**Your instructions:** Set down the data below word for word, and leave the images aside.

**Data:**
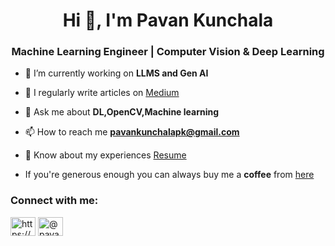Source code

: <h1 align="center">Hi 👋, I'm Pavan Kunchala</h1>
<h3 align="center">Machine Learning Engineer | Computer Vision & Deep Learning</h3>

- 🔭 I’m currently working on **LLMS and Gen AI**


- 📝 I regularly write articles on [Medium](https://pavankunchalapk.medium.com/)

- 💬 Ask me about **DL,OpenCV,Machine learning**

- 📫 How to reach me **pavankunchalapk@gmail.com**

- 📄 Know about my experiences [Resume](https://drive.google.com/file/d/1Fp9z8p5BfcNzH9VlaFu8Oe2KIHYVaFQ5/view?usp=sharing)

- If you're generous enough you can always buy me a **coffee** from [here](https://www.buymeacoffee.com/pavankunchala)

<h3 align="left">Connect with me:</h3>
<p align="left">
<a href="https://www.linkedin.com/in/pavan-kumar-reddy-kunchala/" target="blank"><img align="center" src="https://cdn.jsdelivr.net/npm/simple-icons@3.0.1/icons/linkedin.svg" alt="https://www.linkedin.com/in/pavan-kumar-reddy-kunchala/" height="30" width="40" /></a>
<a href="https://medium.com/@pavankunchalapk" target="blank"><img align="center" src="https://cdn.jsdelivr.net/npm/simple-icons@3.0.1/icons/medium.svg" alt="@pavankunchala" height="30" width="40" /></a>
</p>


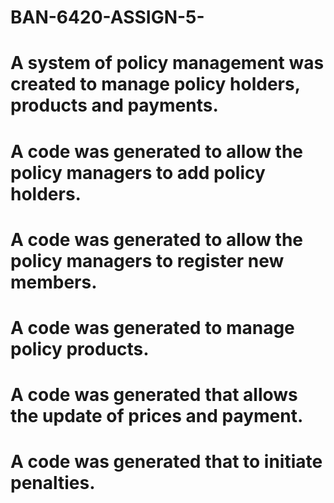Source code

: # BAN-6420-ASSIGN-5-
# A system of policy management was created to manage policy holders, products and payments. 
# A code was generated to allow the policy managers to add policy holders. 
# A code was generated to allow the policy managers to register new members.
# A code was generated to manage policy products. 
# A code was generated that allows the update of prices and payment. 
# A code was generated that to initiate penalties.
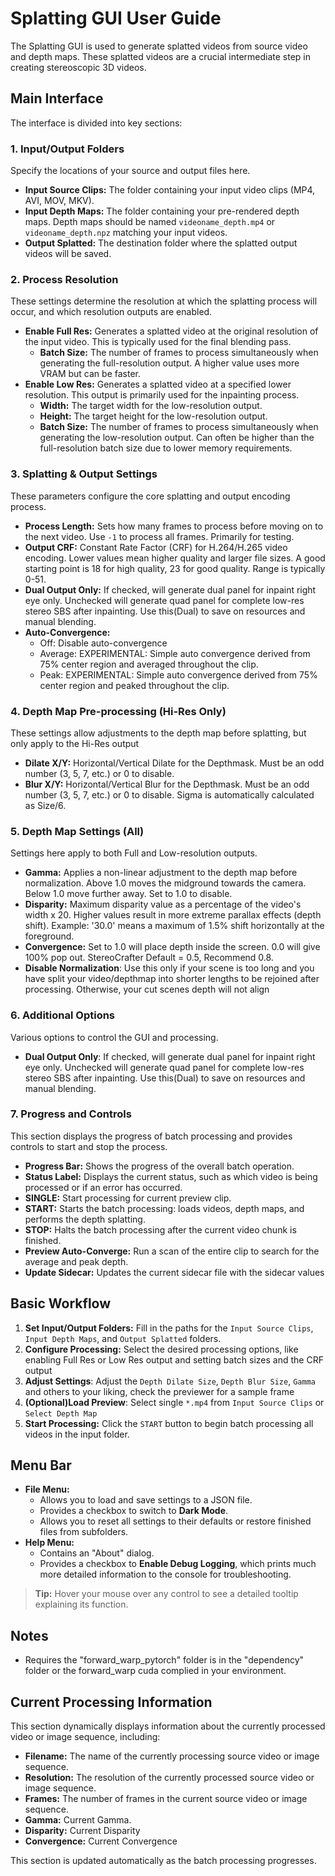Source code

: # Splatting GUI User Guide

The Splatting GUI is used to generate splatted videos from source video and depth maps. These splatted videos are a crucial intermediate step in creating stereoscopic 3D videos.

## Main Interface

The interface is divided into key sections:

### 1. Input/Output Folders

Specify the locations of your source and output files here.

-   **Input Source Clips:**  The folder containing your input video clips (MP4, AVI, MOV, MKV).
-   **Input Depth Maps:** The folder containing your pre-rendered depth maps.  Depth maps should be named `videoname_depth.mp4` or `videoname_depth.npz` matching your input videos.
-   **Output Splatted:** The destination folder where the splatted output videos will be saved.

### 2. Process Resolution

These settings determine the resolution at which the splatting process will occur, and which resolution outputs are enabled.

-   **Enable Full Res:** Generates a splatted video at the original resolution of the input video.  This is typically used for the final blending pass.
    -   **Batch Size:** The number of frames to process simultaneously when generating the full-resolution output.  A higher value uses more VRAM but can be faster.
-   **Enable Low Res:** Generates a splatted video at a specified lower resolution.  This output is primarily used for the inpainting process.
    -   **Width:** The target width for the low-resolution output.
    -   **Height:** The target height for the low-resolution output.
    -   **Batch Size:**  The number of frames to process simultaneously when generating the low-resolution output.  Can often be higher than the full-resolution batch size due to lower memory requirements.

### 3. Splatting & Output Settings

These parameters configure the core splatting and output encoding process.

-   **Process Length:**  Sets how many frames to process before moving on to the next video.  Use `-1` to process all frames. Primarily for testing.
-   **Output CRF:** Constant Rate Factor (CRF) for H.264/H.265 video encoding.  Lower values mean higher quality and larger file sizes. A good starting point is 18 for high quality, 23 for good quality. Range is typically 0-51.
-   **Dual Output Only:** If checked, will generate dual panel for inpaint right eye only. Unchecked will generate quad panel for complete low-res stereo SBS after inpainting. Use this(Dual) to save on resources and manual blending.
-   **Auto-Convergence:**
    - Off: Disable auto-convergence
    - Average: EXPERIMENTAL: Simple auto convergence derived from 75% center region and averaged throughout the clip.
    - Peak: EXPERIMENTAL: Simple auto convergence derived from 75% center region and peaked throughout the clip.


### 4. Depth Map Pre-processing (Hi-Res Only)

These settings allow adjustments to the depth map before splatting, but only apply to the Hi-Res output

-   **Dilate X/Y:** Horizontal/Vertical Dilate for the Depthmask. Must be an odd number (3, 5, 7, etc.) or 0 to disable.
-   **Blur X/Y:** Horizontal/Vertical Blur for the Depthmask. Must be an odd number (3, 5, 7, etc.) or 0 to disable. Sigma is automatically calculated as Size/6.

### 5. Depth Map Settings (All)

Settings here apply to both Full and Low-resolution outputs.

-   **Gamma:** Applies a non-linear adjustment to the depth map before normalization.  Above 1.0 moves the midground towards the camera. Below 1.0 move further away. Set to 1.0 to disable.
-   **Disparity:**  Maximum disparity value as a percentage of the video's width x 20. Higher values result in more extreme parallax effects (depth shift). Example: '30.0' means a maximum of 1.5% shift horizontally at the foreground.
-   **Convergence:**  Set to 1.0 will place depth inside the screen. 0.0 will give 100% pop out. StereoCrafter Default = 0.5, Recommend 0.8.
-   **Disable Normalization**: Use this only if your scene is too long and you have split your video/depthmap into shorter lengths to be rejoined after processing. Otherwise, your cut scenes depth will not align

### 6. Additional Options

Various options to control the GUI and processing.

-   **Dual Output Only**: If checked, will generate dual panel for inpaint right eye only. Unchecked will generate quad panel for complete low-res stereo SBS after inpainting. Use this(Dual) to save on resources and manual blending.

### 7. Progress and Controls

This section displays the progress of batch processing and provides controls to start and stop the process.

-   **Progress Bar:** Shows the progress of the overall batch operation.
-   **Status Label:** Displays the current status, such as which video is being processed or if an error has occurred.
-   **SINGLE:** Start processing for current preview clip.
-   **START:** Starts the batch processing: loads videos, depth maps, and performs the depth splatting.
-   **STOP:** Halts the batch processing after the current video chunk is finished.
-   **Preview Auto-Converge:** Run a scan of the entire clip to search for the average and peak depth.
-   **Update Sidecar:** Updates the current sidecar file with the sidecar values

## Basic Workflow

1.  **Set Input/Output Folders:** Fill in the paths for the `Input Source Clips`, `Input Depth Maps`, and `Output Splatted` folders.
2.  **Configure Processing:** Select the desired processing options, like enabling Full Res or Low Res output and setting batch sizes and the CRF output
3.  **Adjust Settings**: Adjust the `Depth Dilate Size`, `Depth Blur Size`, `Gamma` and others to your liking, check the previewer for a sample frame
4.  **(Optional)Load Preview**: Select single `*.mp4` from `Input Source Clips` or `Select Depth Map`
5.  **Start Processing:** Click the `START` button to begin batch processing all videos in the input folder.

## Menu Bar

-   **File Menu:**
    -   Allows you to load and save settings to a JSON file.
    -   Provides a checkbox to switch to **Dark Mode**.
    -   Allows you to reset all settings to their defaults or restore finished files from subfolders.
-   **Help Menu:**
    -   Contains an "About" dialog.
    -   Provides a checkbox to **Enable Debug Logging**, which prints much more detailed information to the console for troubleshooting.

> **Tip:** Hover your mouse over any control to see a detailed tooltip explaining its function.

## Notes
- Requires the  "forward_warp_pytorch"  folder is in the  "dependency"  folder or the forward_warp cuda complied in your environment.

## Current Processing Information

This section dynamically displays information about the currently processed video or image sequence, including:

-   **Filename:** The name of the currently processing source video or image sequence.
-   **Resolution:** The resolution of the currently processed source video or image sequence.
-   **Frames:** The number of frames in the current source video or image sequence.
-   **Gamma:** Current Gamma.
-   **Disparity:** Current Disparity
-   **Convergence:** Current Convergence

This section is updated automatically as the batch processing progresses.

**Exercise solution:**
Source code

: <h1 align="center">Hi 👋, I'm Pavan Kunchala</h1>
<h3 align="center">Machine Learning Engineer | Computer Vision & Deep Learning</h3>

- 🔭 I’m currently working on **LLMS and Gen AI**


- 📝 I regularly write articles on [Medium](https://pavankunchalapk.medium.com/)

- 💬 Ask me about **DL,OpenCV,Machine learning**

- 📫 How to reach me **pavankunchalapk@gmail.com**

- 📄 Know about my experiences [Resume](https://drive.google.com/file/d/1Fp9z8p5BfcNzH9VlaFu8Oe2KIHYVaFQ5/view?usp=sharing)

- If you're generous enough you can always buy me a **coffee** from [here](https://www.buymeacoffee.com/pavankunchala)

<h3 align="left">Connect with me:</h3>
<p align="left">
<a href="https://www.linkedin.com/in/pavan-kumar-reddy-kunchala/" target="blank"><img align="center" src="https://cdn.jsdelivr.net/npm/simple-icons@3.0.1/icons/linkedin.svg" alt="https://www.linkedin.com/in/pavan-kumar-reddy-kunchala/" height="30" width="40" /></a>
<a href="https://medium.com/@pavankunchalapk" target="blank"><img align="center" src="https://cdn.jsdelivr.net/npm/simple-icons@3.0.1/icons/medium.svg" alt="@pavankunchala" height="30" width="40" /></a>
</p>


Source code

: # BAN-6420-ASSIGN-5-
# A system of policy management was created to manage policy holders, products and payments. 
# A code was generated to allow the policy managers to add policy holders. 
# A code was generated to allow the policy managers to register new members.
# A code was generated to manage policy products. 
# A code was generated that allows the update of prices and payment. 
# A code was generated that to initiate penalties.
Source code

: # Splatting GUI User Guide

The Splatting GUI is used to generate splatted videos from source video and depth maps. These splatted videos are a crucial intermediate step in creating stereoscopic 3D videos.

## Main Interface

The interface is divided into key sections:

### 1. Input/Output Folders

Specify the locations of your source and output files here.

-   **Input Source Clips:**  The folder containing your input video clips (MP4, AVI, MOV, MKV).
-   **Input Depth Maps:** The folder containing your pre-rendered depth maps.  Depth maps should be named `videoname_depth.mp4` or `videoname_depth.npz` matching your input videos.
-   **Output Splatted:** The destination folder where the splatted output videos will be saved.

### 2. Process Resolution

These settings determine the resolution at which the splatting process will occur, and which resolution outputs are enabled.

-   **Enable Full Res:** Generates a splatted video at the original resolution of the input video.  This is typically used for the final blending pass.
    -   **Batch Size:** The number of frames to process simultaneously when generating the full-resolution output.  A higher value uses more VRAM but can be faster.
-   **Enable Low Res:** Generates a splatted video at a specified lower resolution.  This output is primarily used for the inpainting process.
    -   **Width:** The target width for the low-resolution output.
    -   **Height:** The target height for the low-resolution output.
    -   **Batch Size:**  The number of frames to process simultaneously when generating the low-resolution output.  Can often be higher than the full-resolution batch size due to lower memory requirements.

### 3. Splatting & Output Settings

These parameters configure the core splatting and output encoding process.

-   **Process Length:**  Sets how many frames to process before moving on to the next video.  Use `-1` to process all frames. Primarily for testing.
-   **Output CRF:** Constant Rate Factor (CRF) for H.264/H.265 video encoding.  Lower values mean higher quality and larger file sizes. A good starting point is 18 for high quality, 23 for good quality. Range is typically 0-51.
-   **Dual Output Only:** If checked, will generate dual panel for inpaint right eye only. Unchecked will generate quad panel for complete low-res stereo SBS after inpainting. Use this(Dual) to save on resources and manual blending.
-   **Auto-Convergence:**
    - Off: Disable auto-convergence
    - Average: EXPERIMENTAL: Simple auto convergence derived from 75% center region and averaged throughout the clip.
    - Peak: EXPERIMENTAL: Simple auto convergence derived from 75% center region and peaked throughout the clip.


### 4. Depth Map Pre-processing (Hi-Res Only)

These settings allow adjustments to the depth map before splatting, but only apply to the Hi-Res output

-   **Dilate X/Y:** Horizontal/Vertical Dilate for the Depthmask. Must be an odd number (3, 5, 7, etc.) or 0 to disable.
-   **Blur X/Y:** Horizontal/Vertical Blur for the Depthmask. Must be an odd number (3, 5, 7, etc.) or 0 to disable. Sigma is automatically calculated as Size/6.

### 5. Depth Map Settings (All)

Settings here apply to both Full and Low-resolution outputs.

-   **Gamma:** Applies a non-linear adjustment to the depth map before normalization.  Above 1.0 moves the midground towards the camera. Below 1.0 move further away. Set to 1.0 to disable.
-   **Disparity:**  Maximum disparity value as a percentage of the video's width x 20. Higher values result in more extreme parallax effects (depth shift). Example: '30.0' means a maximum of 1.5% shift horizontally at the foreground.
-   **Convergence:**  Set to 1.0 will place depth inside the screen. 0.0 will give 100% pop out. StereoCrafter Default = 0.5, Recommend 0.8.
-   **Disable Normalization**: Use this only if your scene is too long and you have split your video/depthmap into shorter lengths to be rejoined after processing. Otherwise, your cut scenes depth will not align

### 6. Additional Options

Various options to control the GUI and processing.

-   **Dual Output Only**: If checked, will generate dual panel for inpaint right eye only. Unchecked will generate quad panel for complete low-res stereo SBS after inpainting. Use this(Dual) to save on resources and manual blending.

### 7. Progress and Controls

This section displays the progress of batch processing and provides controls to start and stop the process.

-   **Progress Bar:** Shows the progress of the overall batch operation.
-   **Status Label:** Displays the current status, such as which video is being processed or if an error has occurred.
-   **SINGLE:** Start processing for current preview clip.
-   **START:** Starts the batch processing: loads videos, depth maps, and performs the depth splatting.
-   **STOP:** Halts the batch processing after the current video chunk is finished.
-   **Preview Auto-Converge:** Run a scan of the entire clip to search for the average and peak depth.
-   **Update Sidecar:** Updates the current sidecar file with the sidecar values

## Basic Workflow

1.  **Set Input/Output Folders:** Fill in the paths for the `Input Source Clips`, `Input Depth Maps`, and `Output Splatted` folders.
2.  **Configure Processing:** Select the desired processing options, like enabling Full Res or Low Res output and setting batch sizes and the CRF output
3.  **Adjust Settings**: Adjust the `Depth Dilate Size`, `Depth Blur Size`, `Gamma` and others to your liking, check the previewer for a sample frame
4.  **(Optional)Load Preview**: Select single `*.mp4` from `Input Source Clips` or `Select Depth Map`
5.  **Start Processing:** Click the `START` button to begin batch processing all videos in the input folder.

## Menu Bar

-   **File Menu:**
    -   Allows you to load and save settings to a JSON file.
    -   Provides a checkbox to switch to **Dark Mode**.
    -   Allows you to reset all settings to their defaults or restore finished files from subfolders.
-   **Help Menu:**
    -   Contains an "About" dialog.
    -   Provides a checkbox to **Enable Debug Logging**, which prints much more detailed information to the console for troubleshooting.

> **Tip:** Hover your mouse over any control to see a detailed tooltip explaining its function.

## Notes
- Requires the  "forward_warp_pytorch"  folder is in the  "dependency"  folder or the forward_warp cuda complied in your environment.

## Current Processing Information

This section dynamically displays information about the currently processed video or image sequence, including:

-   **Filename:** The name of the currently processing source video or image sequence.
-   **Resolution:** The resolution of the currently processed source video or image sequence.
-   **Frames:** The number of frames in the current source video or image sequence.
-   **Gamma:** Current Gamma.
-   **Disparity:** Current Disparity
-   **Convergence:** Current Convergence

This section is updated automatically as the batch processing progresses.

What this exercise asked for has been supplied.